The Wangs vs. the World

“Grace! C’mon. Don’t be embarrassing!”

“What’s embarrassing? You love Leo! We love Leo!” She swayed a little on her heels. Oops. Someone should have been watching Gracie’s glass. “Leo. Leo! Leo, let me tell you, you’re so much better than Saina’s last boyfriend. He was super-hot, but he was kind of a dick.” Grace clapped a hand over her mouth and looked at Barbra. “Sorry! Sorry! It’s true, though!”

Saina tensed. Every time Grayson came up—and she tried to make sure it was as rarely as possible—she imagined Leo imagining them together that morning, a postcoital shame that had never quite dissipated.

But Leo let his dimples show and was about to say something as Grace talked over him, drunk. “Also, your babies will be so cute! Mixed babies are the cutest!” She shot Barbra a look, not noticing as Leo winced. “It’s true! They are! C’mon, Leo! Don’t you want to see what it would look like if you reproduced?” She stopped abruptly and looked down at her shoes. “Oh! I have to tie these.”

They were all quiet for a moment, and that was beautiful, too. The night was both liquid and crisp, delicious and dark, the leaves rustled wildly in the trees. And then Leo was tugging her gently by the elbow, leading her away from Barbra and Grace, who had headed towards the car. The silence extended onward, but Saina didn’t notice until she realized abruptly that it should terrify her. Finally, Leo said, “Actually, I should probably tell you something. Saina, I do have a child. A daughter.”

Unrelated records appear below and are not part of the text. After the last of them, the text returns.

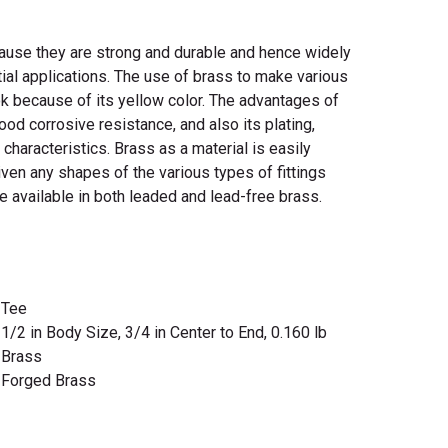
cause they are strong and durable and hence widely
tial applications. The use of brass to make various
ook because of its yellow color. The advantages of
good corrosive resistance, and also its plating,
g characteristics. Brass as a material is easily
en any shapes of the various types of fittings
re available in both leaded and lead-free brass.
Tee
1/2 in Body Size, 3/4 in Center to End, 0.160 lb
Brass
Forged Brass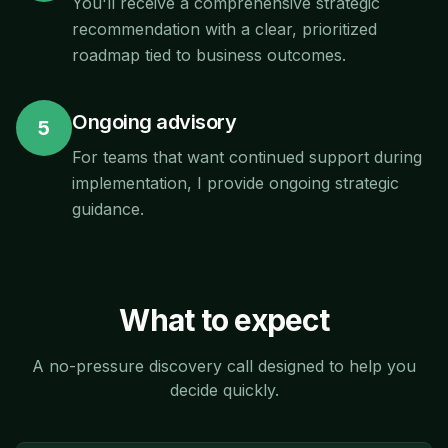
You'll receive a comprehensive strategic
recommendation with a clear, prioritized
roadmap tied to business outcomes.
Ongoing advisory
5
For teams that want continued support during
implementation, I provide ongoing strategic
guidance.
What to expect
A no-pressure discovery call designed to help you
decide quickly.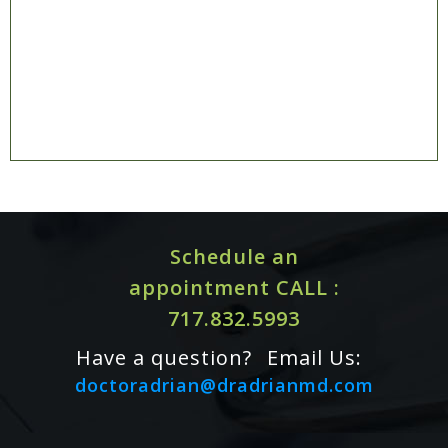
Schedule an
appointment CALL :
717.832.5993
Have a question?
Email Us:
doctoradrian@dradrianmd.com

Time stopped. Space collapsed. Every star shut down. There. There was the catastrophe she’d been waiting for.

“Before you say anything, I know. It’s bad I didn’t tell you,” he said.

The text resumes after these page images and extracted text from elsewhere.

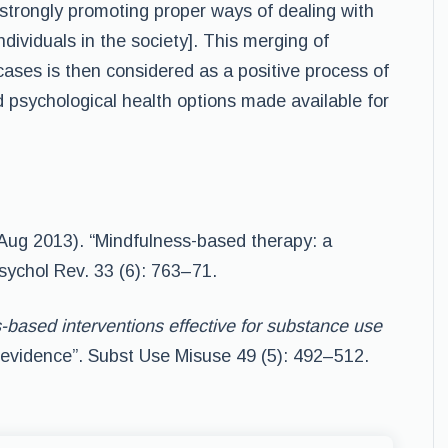
 strongly promoting proper ways of dealing with
ividuals in the society]. This merging of
cases is then considered as a positive process of
d psychological health options made available for
(Aug 2013). “Mindfulness-based therapy: a
sychol Rev. 33 (6): 763–71.
-based interventions effective for substance use
 evidence”. Subst Use Misuse 49 (5): 492–512.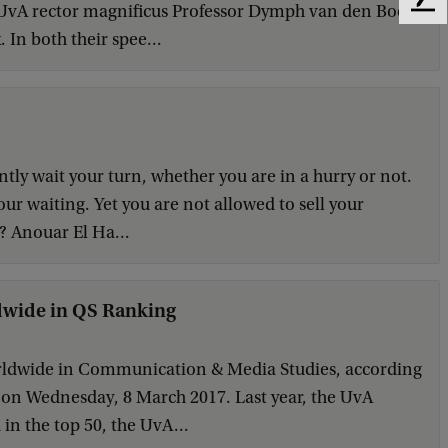
g UvA rector magnificus Professor Dymph van den Boom
F
e
 In both their spee...
e
d
b
a
c
k
ently wait your turn, whether you are in a hurry or not.
our waiting. Yet you are not allowed to sell your
? Anouar El Ha...
dwide in QS Ranking
orldwide in Communication & Media Studies, according
 on Wednesday, 8 March 2017. Last year, the UvA
d in the top 50, the UvA...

“But why? Why not? I wouldn’t have cared!”

“I don’t know! It was stupid! I was scared to! The first real thing you told me about was how your fiancé knocked up this girl and left you, so I didn’t really think that I should lead with that piece of information. What was I supposed to say? And then everything was so good, and it’s not like I meet a million amazing girls up here.”

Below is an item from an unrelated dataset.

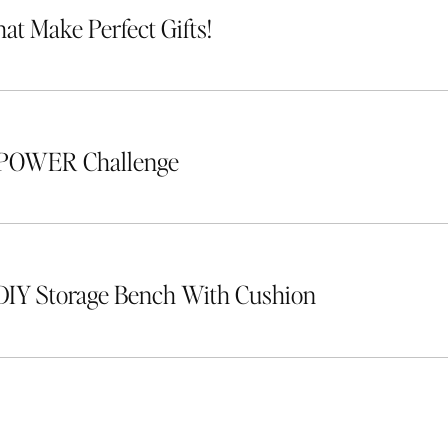
hat Make Perfect Gifts!
 POWER Challenge
DIY Storage Bench With Cushion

“So you just wanted to hold on to me because you were worried that no one else would come along?”

“No! No. I wanted to hold on to you because I fell for you.”

“And how long were you going to keep it a secret?”

“It was never the right time. When we got back together, I was going to tell you, but at first it was . . . it was just so good that I didn’t want to mess everything up, and then you were worried about your speech, and then your family was coming, and you were stressed about that. You’ve had a lot to deal with, and I didn’t want to be the guy adding to it.”

“So I’m the delicate flower who can’t handle anything?”

“No! No. I was trying to be considerate. I was trying to be a gentleman. Okay, I hear myself. I know. It sounds so stupid now.”

“Do you see her?”

“My daughter?”

“Of course your daughter!”

A long pause. “Not right now.”

Suspicion pulled at her. Why not? What did Leo do? Was this becoming one of those stories where the perfect man turns out to be a murderous imposter?

“Since when?”

He sighed, long and heavy. “Since a few months ago.”

“Why not?”

“Her mom and I got in a fight about stupid shit.”

“What.”

“What?”

“The stupid shit. What was it.”

“She and I had started hooking up again and I guess she thought, you know, that since we had a kid together, and we were sleeping together, that it was going to be happy families.”

“And then?”

“I met you. That day. At Graham’s restaurant.”

“And then she wouldn’t let you see your kid? That’s crazy.”

“I know! She’s crazy.”

“I hate it when people say their ex-girlfriends are crazy. It’s so fucking misogynistic.”

“Saina, life is messy, okay? It’s not . . . things don’t just fall into place for everyone.”

“Why are you saying that to me? You think I don’t know that? Hello, you were there when we read that article, weren’t you?”

“Yeah, but shit happens in your life and it becomes a story in a glossy magazine. That doesn’t happen for other people. Shit happens in my life and it just sucks. Nobody writes an article about it.”

“You think that makes it better? No. No. That just makes it all so much worse. It’s like living in a tiny village where you know that everyone’s talking about you, but it’s all of New York City.”

“But I do live in a tiny village. And the only reason I’m still here is because this is where they live.”

“Why don’t you have any pictures of her? What’s her name? How old is she?”